Admins of Frihost. Please help me check my forums. There is a hacker recently and kept hacking my forums.
My previous PhpBB also got hacked.. today my new smf got hacked agin!.. Admins please look into this and help me.. Although i have a backup, I do not wish to keep having it hacked.
http://waiteck.frihost.net/mmoropg/index.php Do you always update them when new versions come out?
yes they are.. always updated. me myself as admin.. noone knows my password.
sorry to be off topic but when i go to yoursite i get forwarded to
http://enugen.ca/, im assuming thats just a domain you have but...
its a site about a Ragnarok "private" server... and im not sure thats thats allowed.
Even if your just forwarding to it from a frihost account not 100% sure if you should be doing that. opps sorry.. wrong redirection.. err. try this http://doroforums.cjb.net
err.. i know that it is not allowed.. but it just a forum? with no download content about the private server on frihost.
Well.. admins please check me check about the hacker. he caused me alot of headaches.. 1-2 days my forums get hacked even after changing version and forum type. | waiteck wrote: |
opps sorry.. wrong redirection.. err. try this http://doroforums.cjb.net
err.. i know that it is not allowed.. but it just a forum? with no download content about the private server on frihost.

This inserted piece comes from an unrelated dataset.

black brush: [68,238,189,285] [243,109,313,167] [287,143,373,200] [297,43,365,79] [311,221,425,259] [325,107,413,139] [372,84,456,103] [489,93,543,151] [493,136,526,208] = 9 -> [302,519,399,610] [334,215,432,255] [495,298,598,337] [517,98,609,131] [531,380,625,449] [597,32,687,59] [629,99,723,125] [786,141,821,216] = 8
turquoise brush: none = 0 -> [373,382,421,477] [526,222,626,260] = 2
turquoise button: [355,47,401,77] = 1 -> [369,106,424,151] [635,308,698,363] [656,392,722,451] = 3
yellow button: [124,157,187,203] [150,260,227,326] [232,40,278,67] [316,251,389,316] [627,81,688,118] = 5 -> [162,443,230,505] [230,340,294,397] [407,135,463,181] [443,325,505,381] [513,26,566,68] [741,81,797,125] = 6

Well.. admins please check me check about the hacker. he caused me alot of headaches.. 1-2 days my forums get hacked even after changing version and forum type. |
I can't do much about that hacker, only give you a new subdomain/password. But certainly get rid of that pop-up on the website you gave us.sorry for the pop ups lol.. its the cjb redirection service.. .co.nr is currently not accepting request till september.. So i temp use cjb.. btw.. How do i track what or who meddled with my forum after it was hacked?
| waiteck wrote: |
| sorry for the pop ups lol.. its the cjb redirection service.. .co.nr is currently not accepting request till september.. So i temp use cjb.. btw.. How do i track what or who meddled with my forum after it was hacked? |
I don't know, maybe check your log files, see who used it while it was hacked. BTW, you can try out afraid.org for a subdomain or just keep ours. 
Glad to see you're using SMF... Maybe you should install SMFShop 
And what do you mean by 'it was hacked'? Do you mean that someone deleted some posts, or passwords were changed, or the forum became inaccessible, or something else???
Check your server log files (using cPanel) to see who accessed your site at the time. If you want information about a particular IP address, you can do a whois on the IP. The whois will return the country, ISP, and contact address/phone number for that IP. There are lots of websites that allow you to do whois lookups, such as www.dnsstuff.com Are you the only admin?
Did you use any other modifications?
I think the scripts you mentioned are quite highly secured, the only thing I can think of why it is being hacked...just could be someone guessing your passwords or you are using the same password elsewhere...
Okay.. Firstly.. the person meddled with the config.. then deleted all the boards. And my passwords were personal. I dont use the same password elsewhere. And I am the only administrator.
But weird.. he only meddled with the Edit Features and Options. But not the Edit Server Settings.. So i guess he is not using any admin account to enter it.
Last edited by waiteck on Sat Aug 20, 2005 3:51 am; edited 1 time in total
btw.. thx daniel.. i got this ip from the logs. 84.31.132.43
Perhaps u should be kept informed of the newest patch from SMF
or u can change to UBB/VBB
My SMF was the latest version. vBB? err.. i thought that it cannot be installed on frihost?
| waiteck wrote: |
| My SMF was the latest version. vBB? err.. i thought that it cannot be installed on frihost? |
vBB can be installed on frihost, with a valid and legal licence showed to Bondings. | n0obie4life wrote: |
| vBB can be installed on frihost, with a valid and legal licence showed to Bondings. |
This means in real language: no. (that license costs a lot)Make sure you're using a secure password for the MySQL database (my database passwords are usually really long passwords with no real meaning at all 
The IP address you posted is located in the Netherlands. You can view information about this IP Address here: http://www.dnsstuff.com/tools/whois.ch?ip=84.31.132.43&server=whois.ripe.net&email=on
The 'abuse' email address listed for this IP is abuse AT home DOT nl. You may wish to send an email if this IP continues hacking your site. there are somethings u could do to avoid getting hacked always ,
1: change ur mysql pass (dont use the Frihostemail server)
2:set the config file to 444
3:check ur logs for the ip of the hackers , banned that ip from the forum ,
4:if u want u can change the location of the admin folder or rename it ,but this will be a big task ,so u will have to seek help from Smf
Well.. Thanks everyone for your help in telling me what to do.